Here you will learn addition theorem of probability for two and three events with statement and proof.
Let’s begin –
Addition Theorem of Probability
For two events :
If A and B are two events associated with a random experiment, then
P(\(A \cup B\)) = P(A) + P(B) – P(\(A \cap B\))
Proof : Let S be the sample space associated with the given random experiment. Suppose the random experiments results in n mutually exclusive ways. Then, S contains n elementary events.
Let \(m_1\), \(m_2\) and m be the number of elementary events favourable to A, B and \(A \cap B\) respectively then,
P(A) = \(m_1\over n\), P(B) = \(m_2\over n\) and P(\(A \cup B\)) = \(m\over n\)
The number of elementary events favourable to A only is \(m_1\) – m. Similarly, the number of events favourable to B only is \(m_2\) – m. Since m events are favourable to both A and B. Therefore, the number of elementary events favourable to A or B or both i.e, \(A \cup B\) is
\(m_1\) – m + \(m_2\) – m + m = \(m_1\) + \(m_2\) – m
So, P(\(A \cup B\)) = \(m_1 + m_2 – m\over n\) = \(m_1\over n\) + \(m_2\over n\) – \(m\over n\)
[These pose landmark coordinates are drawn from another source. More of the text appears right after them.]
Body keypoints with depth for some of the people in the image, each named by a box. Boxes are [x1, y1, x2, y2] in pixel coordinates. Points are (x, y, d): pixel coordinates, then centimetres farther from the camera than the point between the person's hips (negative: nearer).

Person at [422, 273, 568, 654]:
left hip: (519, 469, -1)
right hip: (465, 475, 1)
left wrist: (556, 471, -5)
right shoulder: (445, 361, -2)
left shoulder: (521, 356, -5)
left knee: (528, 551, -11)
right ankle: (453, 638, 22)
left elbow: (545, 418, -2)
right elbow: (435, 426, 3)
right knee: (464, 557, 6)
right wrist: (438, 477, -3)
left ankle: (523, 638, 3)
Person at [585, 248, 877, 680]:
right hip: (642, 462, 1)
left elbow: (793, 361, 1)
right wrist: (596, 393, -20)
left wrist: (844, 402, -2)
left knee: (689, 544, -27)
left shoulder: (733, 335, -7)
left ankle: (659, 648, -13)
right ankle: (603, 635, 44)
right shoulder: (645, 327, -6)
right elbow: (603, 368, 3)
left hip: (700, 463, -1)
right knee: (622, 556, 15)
\(\implies\) P(\(A \cup B\)) = P(A) + P(B) – P(\(A \cap B\))
Corollary : If A and B are mutually exclusive events, then
(\(A \cup B\)) = 0
\(\therefore\) P(\(A \cup B\)) = P(A) + P(B)
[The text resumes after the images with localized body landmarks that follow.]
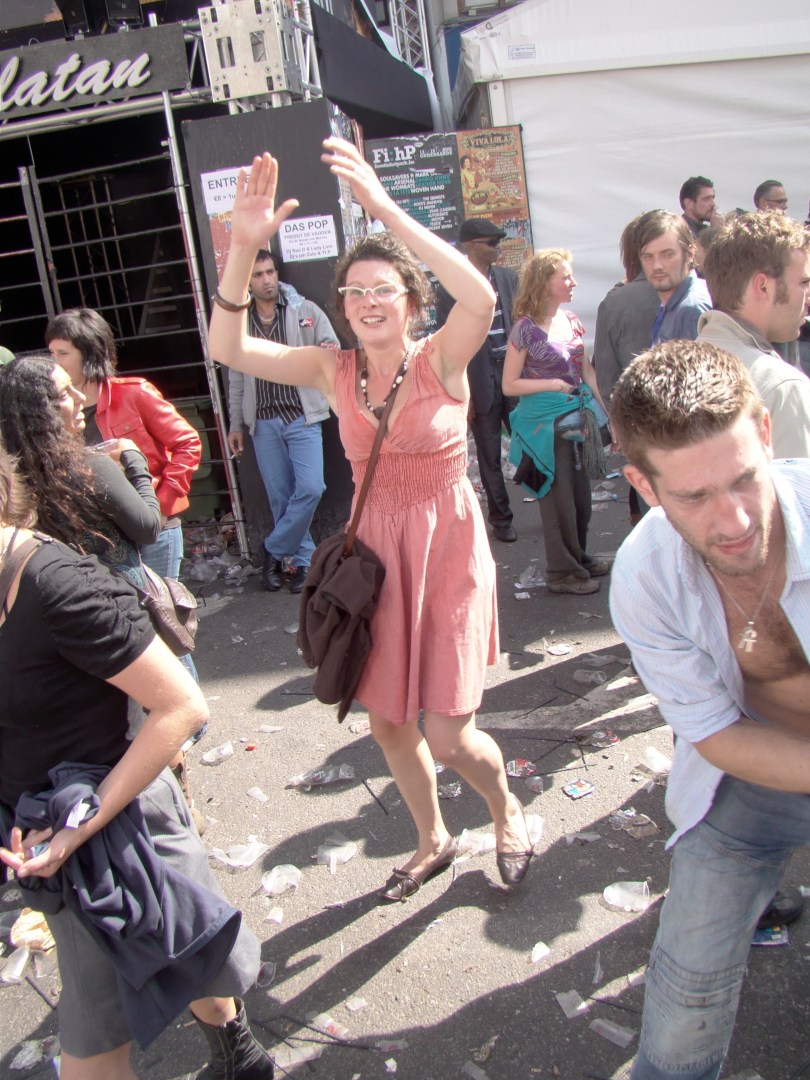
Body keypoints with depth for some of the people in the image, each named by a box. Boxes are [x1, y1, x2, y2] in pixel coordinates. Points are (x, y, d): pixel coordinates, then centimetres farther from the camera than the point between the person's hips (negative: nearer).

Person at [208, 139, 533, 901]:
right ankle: (432, 841, 44)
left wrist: (388, 211, -38)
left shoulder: (441, 360, -11)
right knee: (386, 720, 16)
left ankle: (506, 811, 34)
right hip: (374, 550, 5)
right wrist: (243, 246, -25)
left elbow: (480, 299, -33)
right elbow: (228, 348, -12)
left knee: (448, 734, -3)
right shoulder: (334, 371, -1)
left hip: (446, 547, -4)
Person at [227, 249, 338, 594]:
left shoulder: (305, 311, 1)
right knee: (280, 497, 5)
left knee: (310, 488, -14)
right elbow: (236, 379, 13)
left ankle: (274, 550, 6)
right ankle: (302, 559, 21)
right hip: (263, 422, 2)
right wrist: (235, 424, 13)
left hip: (302, 417, -2)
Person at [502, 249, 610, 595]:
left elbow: (587, 372, 12)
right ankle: (562, 572, 17)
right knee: (558, 498, 4)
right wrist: (551, 385, -18)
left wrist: (607, 410, 7)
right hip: (544, 422, -6)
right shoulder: (526, 328, -12)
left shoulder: (572, 321, 6)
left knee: (581, 494, 14)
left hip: (576, 417, 6)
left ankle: (578, 557, 32)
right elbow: (509, 384, -10)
This is the addition theorem for mutually exclusive events.
For three events :
If A, B, C are three events associated with a random experiment, then
P(\(A \cup B\cup C\)) = P(A) + P(B) + P(C) – P(\(A \cap B\)) – P(\(B \cap C\)) – P(\(A \cap C\)) + P(\(A \cap B\cap C\))
Corollary : If A, B, C are mutually exclusive events, then
P(\(A \cup B\)) = P(\(B \cup C\)) = P(\(A \cup C\)) = P(\(A \cap B\cap C\)) = 0
\(\therefore\) P(\(A \cup B\cup C\)) = P(A) + P(B) + P(C)
This is the addition theorem for three mutually exclusive events.